Cathay Pacific expects to cut its full-year net loss for 2021 — on the back of strong cargo performance as well as strict cost management measures — but flags a rise in cash burn following recently-tightened crew quarantine measures. 

The embattled carrier — the subject of censure from the Hong Kong government over alleged crew quarantine breaches — forecasts a “substantial” net loss of between HK$5.6 and 6.1 billion ($719-783 million) for the year ended 31 December. 

Cathay_Pacific,_B-LAP,_Airbus_A330-343_(47637403451)

Source: Wikimedia Commons

A Cathay Pacific Airbus A330-300.

In comparison, Cathay posted a record net loss of HK$21.6 billion for 2020, as it took hefty impairment and restructuring costs. 

Says the carrier: “The improvement was primarily driven by strong cargo demand, high cargo yield and load factors, together with continued focus on effective cash and cost management.” 

Cargo demand through 2021 kept steady with previous years, with the carrier carrying around 1.3 million tonnes of freight for the year. This was similar to 2020 levels and was down from 2 million tonnes reported in pre-pandemic 2019. 

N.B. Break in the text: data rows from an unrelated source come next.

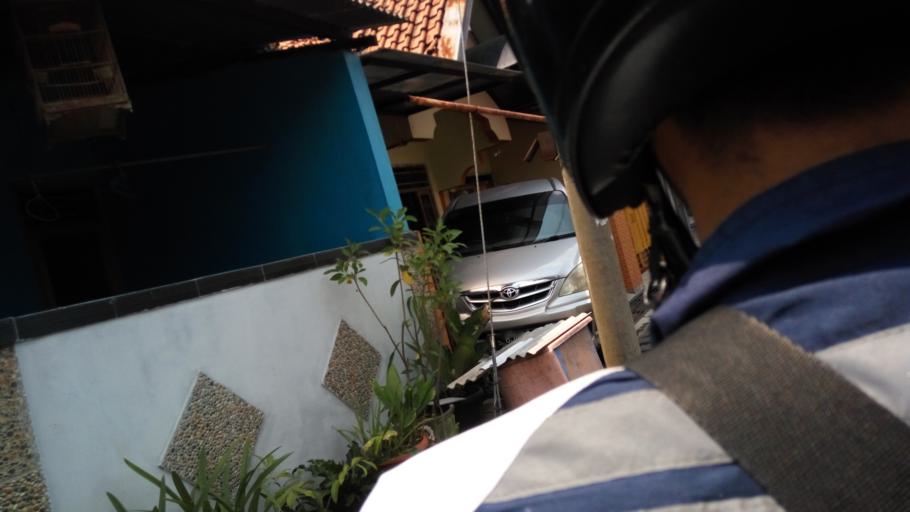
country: ID
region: Central Java
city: Mranggen
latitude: -7.0447
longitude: 110.4739
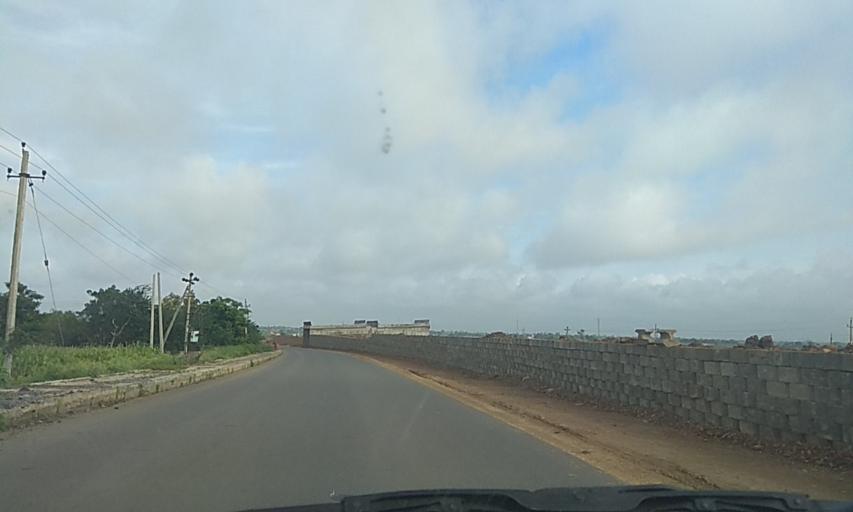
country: IN
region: Karnataka
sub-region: Haveri
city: Haveri
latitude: 14.8531
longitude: 75.3291
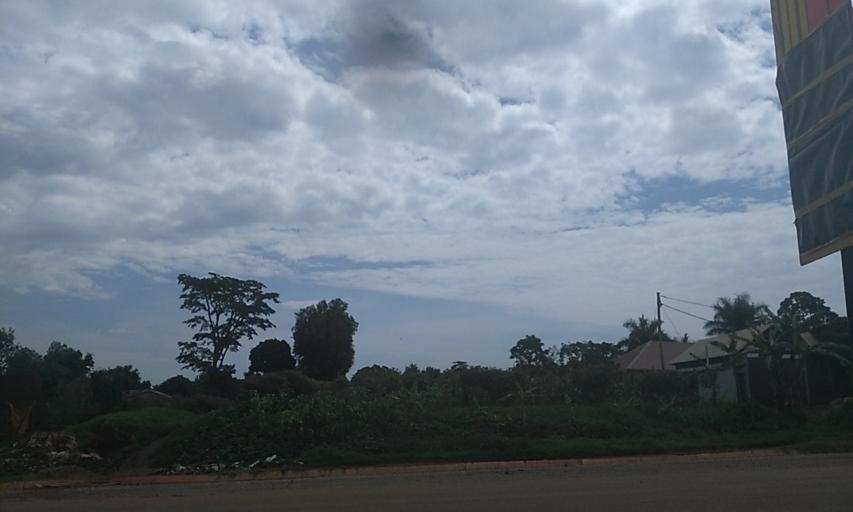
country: UG
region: Central Region
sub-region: Wakiso District
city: Kireka
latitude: 0.3658
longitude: 32.6430
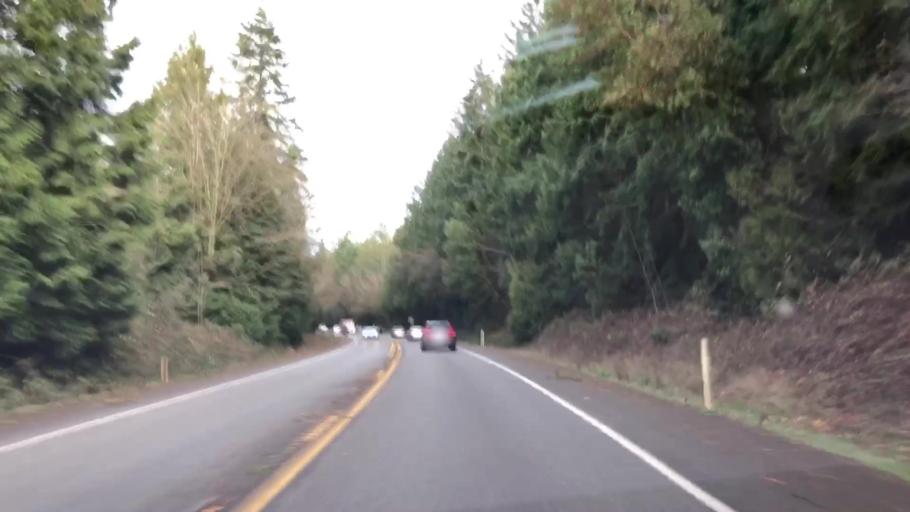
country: US
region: Washington
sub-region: Kitsap County
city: Bainbridge Island
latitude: 47.6589
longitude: -122.5236
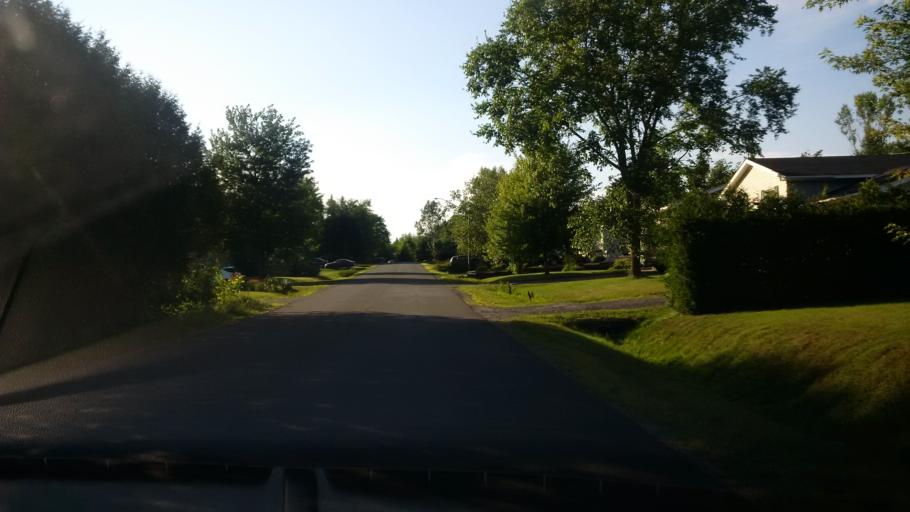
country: CA
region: New Brunswick
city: Fredericton
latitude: 45.8888
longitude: -66.6899
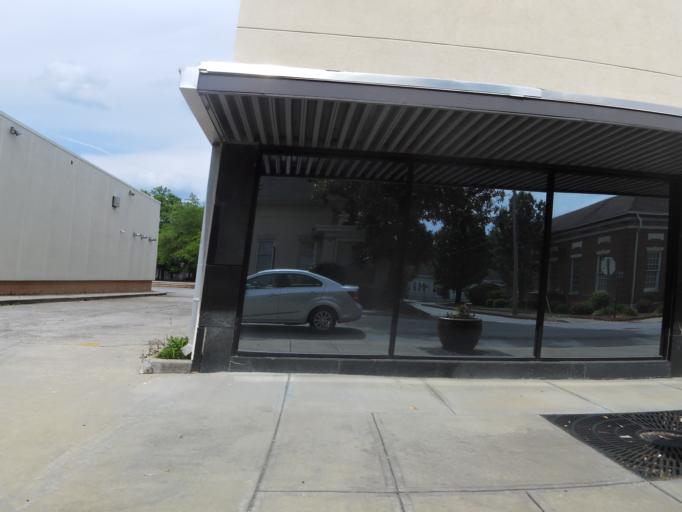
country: US
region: Georgia
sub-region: McDuffie County
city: Thomson
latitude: 33.4674
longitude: -82.5031
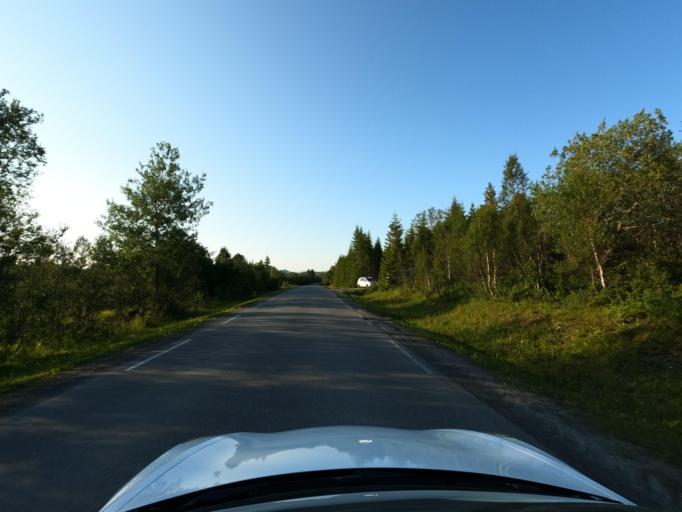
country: NO
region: Troms
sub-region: Skanland
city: Evenskjer
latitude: 68.4833
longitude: 16.7115
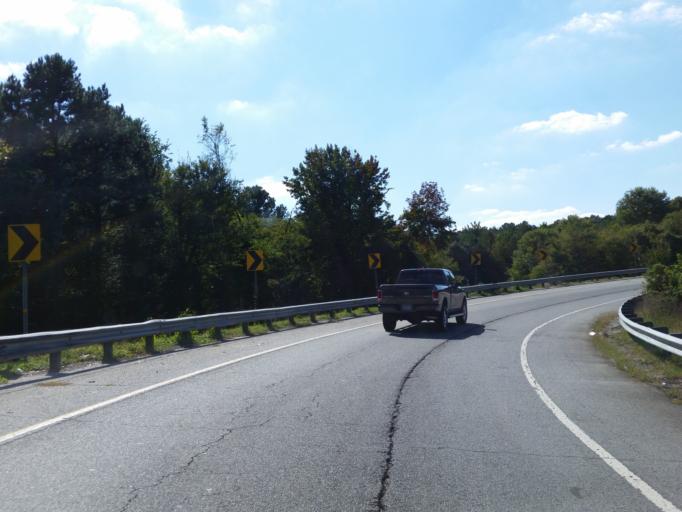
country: US
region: Georgia
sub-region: Fulton County
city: Hapeville
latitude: 33.6311
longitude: -84.4017
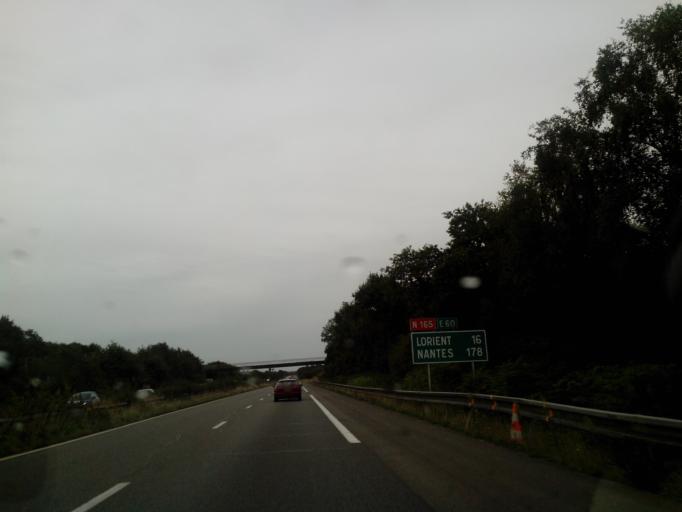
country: FR
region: Brittany
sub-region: Departement du Finistere
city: Redene
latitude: 47.8422
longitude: -3.4981
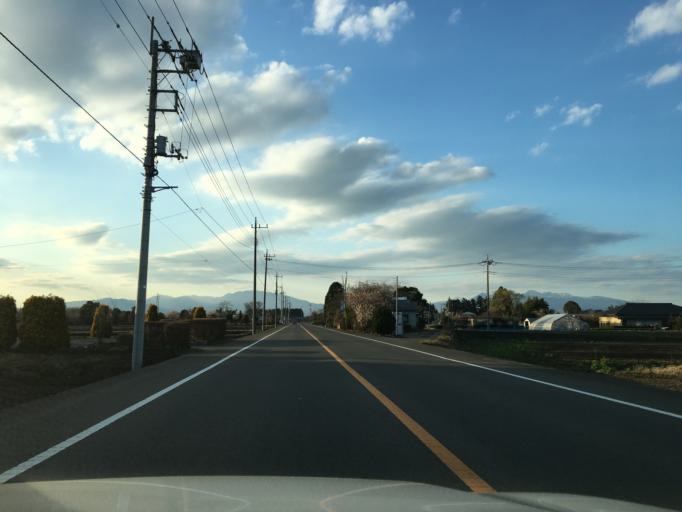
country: JP
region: Tochigi
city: Otawara
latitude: 36.8789
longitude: 140.0670
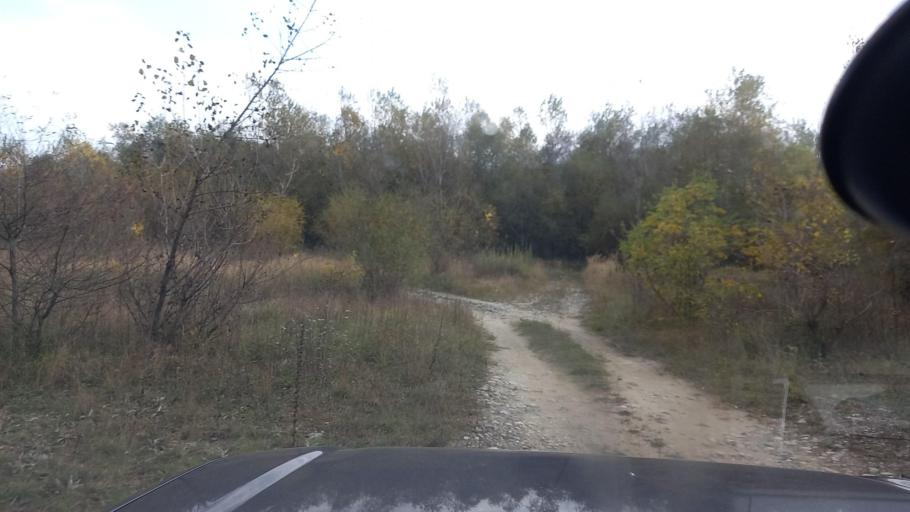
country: RU
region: Krasnodarskiy
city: Shedok
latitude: 44.1698
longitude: 40.8475
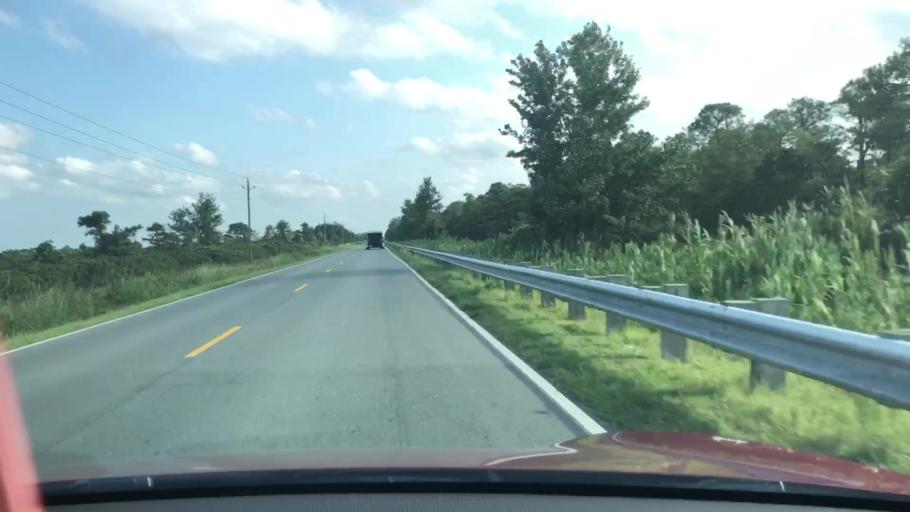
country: US
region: North Carolina
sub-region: Dare County
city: Wanchese
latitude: 35.7616
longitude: -75.7690
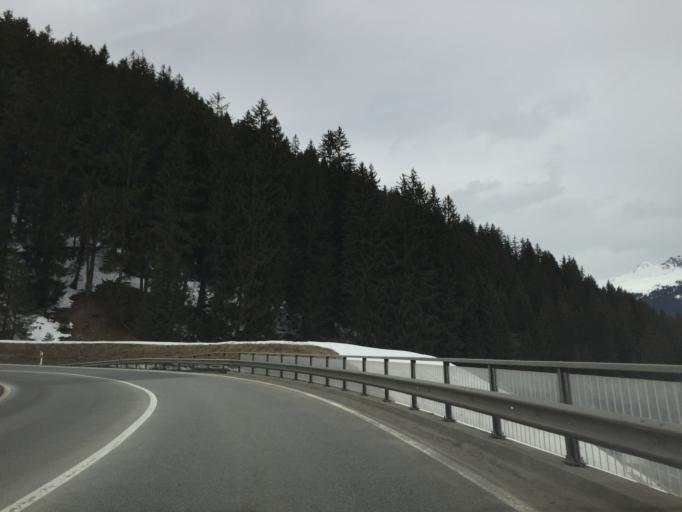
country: CH
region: Grisons
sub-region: Praettigau/Davos District
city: Klosters Serneus
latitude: 46.8599
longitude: 9.8791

However, while cargo performance held strong, the airline notes passenger travel demand hit a new low, amid onerous travel restrictions in Hong Kong. For the full year, Cathay carried just over 717,000 passengers, 84.5% lower year on year. More significantly, the figure was just 2% pre-pandemic passenger numbers. 

Cathay, which will be releasing its full-year financial results in March, adds that it managed to cut cash burn in the second half of 2021 to become “marginally cash generative”. 

Says airline chief Augustus Tang: “Having worked hard to tackle the challenges presented by the Covid-19 pandemic, taken decisive actions to create a more focused, efficient and competitive business and responded to strong cargo demand, we have reduced operating cash burn from the HK$2.5-3.0 billion range in the first half of 2020 down to marginally cash generative in the second half of 2021.” 

Still, Tang points out that recent restrictions imposed by Hong Kong amid a spike in Omicron infections have had a “significant impact” on operations. 

Cathay had earlier announced sweeping cuts to both its passenger and cargo capacity, as tightened crew quarantine measures impeded operation. 

At the start of 2022, Cathay was only operating at 2% pre-pandemic capacity for passenger flights. Cargo flights, the financial lifeline for the struggling carrier, saw capacity slashed to just 20%, from earlier estimates of 71%. 

Tang expects these cuts to result in a rise in cash burn from February, to at least HK$1 billion a month. 

“Until conditions improve, we are doing everything in our power to maximise capacity, and estimate that mitigation measures to increase crew resources will enable us to operate approximately an additional 5% more cargo flight capacity than we are currently operating,” he adds. 

Hong Kong has also threatened legal action against its home carrier for “non-compliance” of the city’s strict quarantine measures. A recent outbreak has been traced back to Cathay air crew who were found to have breached home quarantine rules. The airline has since dismissed two crew members who tested positive for coronavirus.